The Sunni Arabs of Iraq feel they are fighting for their very existence. Some 5 million strong, they see themselves as fighting against a foreign occupation and impending Shia and Kurdish domination.

The past three years have brought nothing but disasters. When Saddam Hussein was overthrown many Sunni reviled him as a disastrous ruler. They scarcely fought for him during the US and British invasion, despite dominating the officer corps and security services. But as foreign occupation was established and the army dissolved, they launched a guerrilla war.

The Sunni insurgency proved highly effective. They could not drive the Americans out, but neither could the US stabilise its rule. This still remains true.

"The Kurds were able to destabilise Iraq for 50 years," said the Iraqi commentator Ghassan Attiyah. "The Sunni can certainly do the same."

But the insurgency was of a peculiar type. All its organisations were against the occupation. Many were to a greater or lesser degree nationalist. But they were also Islamic and Salafi - Islamic Sunni fundamentalists - seeking to re-establish the pure faith by war against unbelievers and heretics. The latter include the Iraqi Shia, 60 per cent of the population.

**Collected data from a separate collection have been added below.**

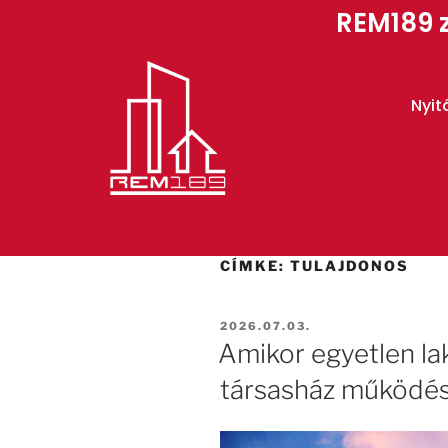
REM189 z
Nyit
CÍMKE:
TULAJDONOS
2026.07.03.
Amikor egyetlen la
társasház működé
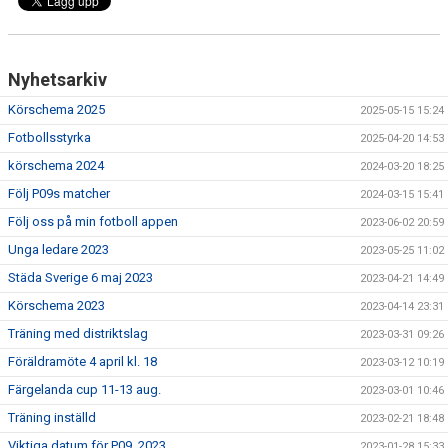
VERKSAMHETSBERÄTTELSER
Nyhetsarkiv
Körschema 2025
2025-05-15 15:24
Fotbollsstyrka
2025-04-20 14:53
körschema 2024
2024-03-20 18:25
Följ P09s matcher
2024-03-15 15:41
Följ oss på min fotboll appen
2023-06-02 20:59
Unga ledare 2023
2023-05-25 11:02
Städa Sverige 6 maj 2023
2023-04-21 14:49
Körschema 2023
2023-04-14 23:31
Träning med distriktslag
2023-03-31 09:26
Föräldramöte 4 april kl. 18
2023-03-12 10:19
Färgelanda cup 11-13 aug.
2023-03-01 10:46
Träning inställd
2023-02-21 18:48
Viktiga datum för P09, 2023
2023-01-28 15:33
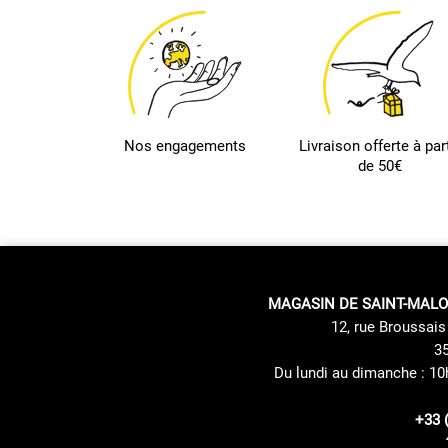
Nos engagements
Livraison offerte à part
de 50€
MAGASIN DE SAINT-MALO
12, rue Broussais 
35
Du lundi au dimanche : 10
+33 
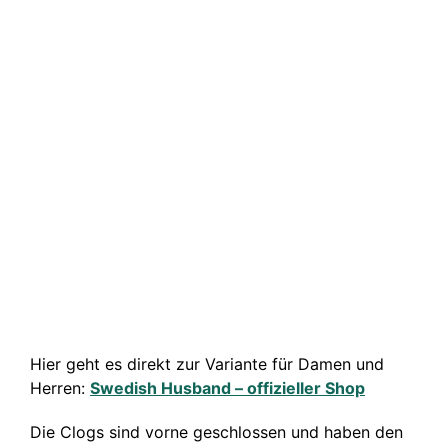
Hier geht es direkt zur Variante für Damen und
Herren:
Swedish Husband – offizieller Shop
Die Clogs sind vorne geschlossen und haben den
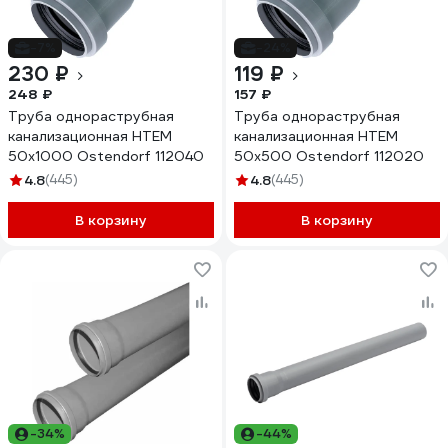
-7%
-24%
230 ₽
119 ₽
248 ₽
157 ₽
Труба однораструбная
Труба однораструбная
канализационная HTEM
канализационная HTEM
50х1000 Ostendorf 112040
50х500 Ostendorf 112020
4.8
(445)
4.8
(445)
В корзину
В корзину
-34%
-44%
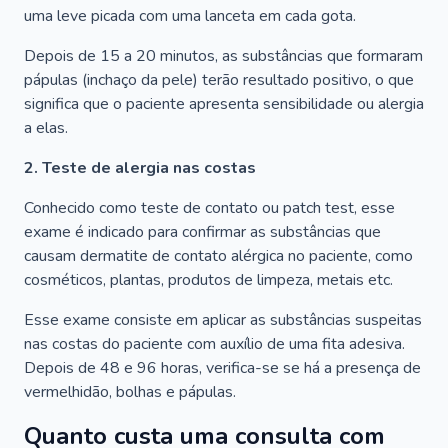
uma leve picada com uma lanceta em cada gota.
Depois de 15 a 20 minutos, as substâncias que formaram
pápulas (inchaço da pele) terão resultado positivo, o que
significa que o paciente apresenta sensibilidade ou alergia
a elas.
2. Teste de alergia nas costas
Conhecido como teste de contato ou patch test, esse
exame é indicado para confirmar as substâncias que
causam dermatite de contato alérgica no paciente, como
cosméticos, plantas, produtos de limpeza, metais etc.
Esse exame consiste em aplicar as substâncias suspeitas
nas costas do paciente com auxílio de uma fita adesiva.
Depois de 48 e 96 horas, verifica-se se há a presença de
vermelhidão, bolhas e pápulas.
Quanto custa uma consulta com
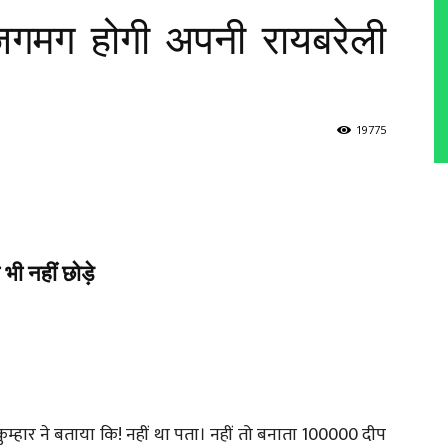
जगमग होगी अपनी रायबरेली
19775
 भी नहीं छोड़े
ुम्हार ने बताया कि! नहीं था पता। नहीं तो बनाता 100000 दीप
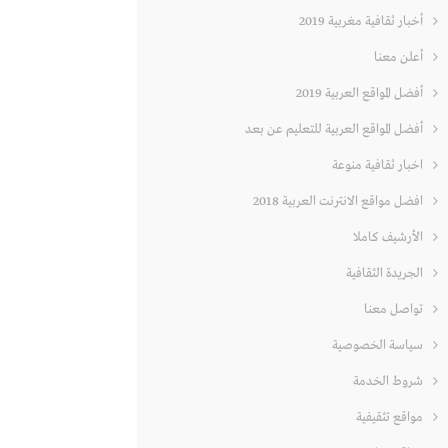
أخبار ثقافية مغربية 2019
أعلن معنا
أفضل المواقع العربية 2019
أفضل المواقع العربية للتعليم عن بعد
اخبار ثقافية منوعة
افضل مواقع الانترنت العربية 2018
الأرشيف كاملا
الجريدة الثقافية
تواصل معنا
سياسة الخصوصية
شروط الخدمة
مواقع تثقيفية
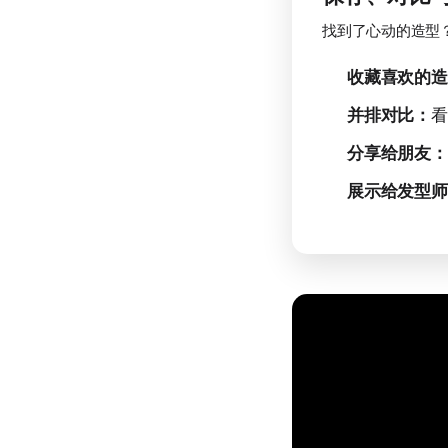
找到了心动的造型
收藏喜欢的造
并排对比：
看
分享给朋友：
展示给发型师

From August 2003, suicide bombers attacked the Shia, killing several thousand as they queued outside army and police recruiting offices, or simply waited for work in the street. But sectarian war only really got underway in 2005.

There were two elections, on 30 January and 15 December, and a new constitution. The elections, the first boycotted by the Sunni, established the Shia and the Kurds as the new powers in Iraq. The constitution formalised the break up of the country into large regions.

The Sunni community in Baghdad became terrified. Death squads run by the Interior Ministry picked Sunni up on the street, and several days later their badly tortured bodies would be found on garbage dumps. There were tit-for-tat killings. But the blowing up of the Samarra shrine on 22 February this year led to the outbreak of wholesale sectarian warfare.

The real battle will be in the capital, where the Sunni are a minority - but a large one. Districts like al-Dohra in south Baghdad are becoming Sunni strongholds as the Shia flee.

There will be Sunni ministers in the government which is expected to be announced today in Baghdad. The US is eager to conciliate them if only because it fears a take-over of Iraq by Shia religious parties possibly sympathetic to Iran.

But there is no reason to think that Sunni political leaders speak for the insurgents. And in any case, the elections confirmed that the Sunni are only 20 per cent of the population. Therefore, their political strength depends on their ability to go on fighting.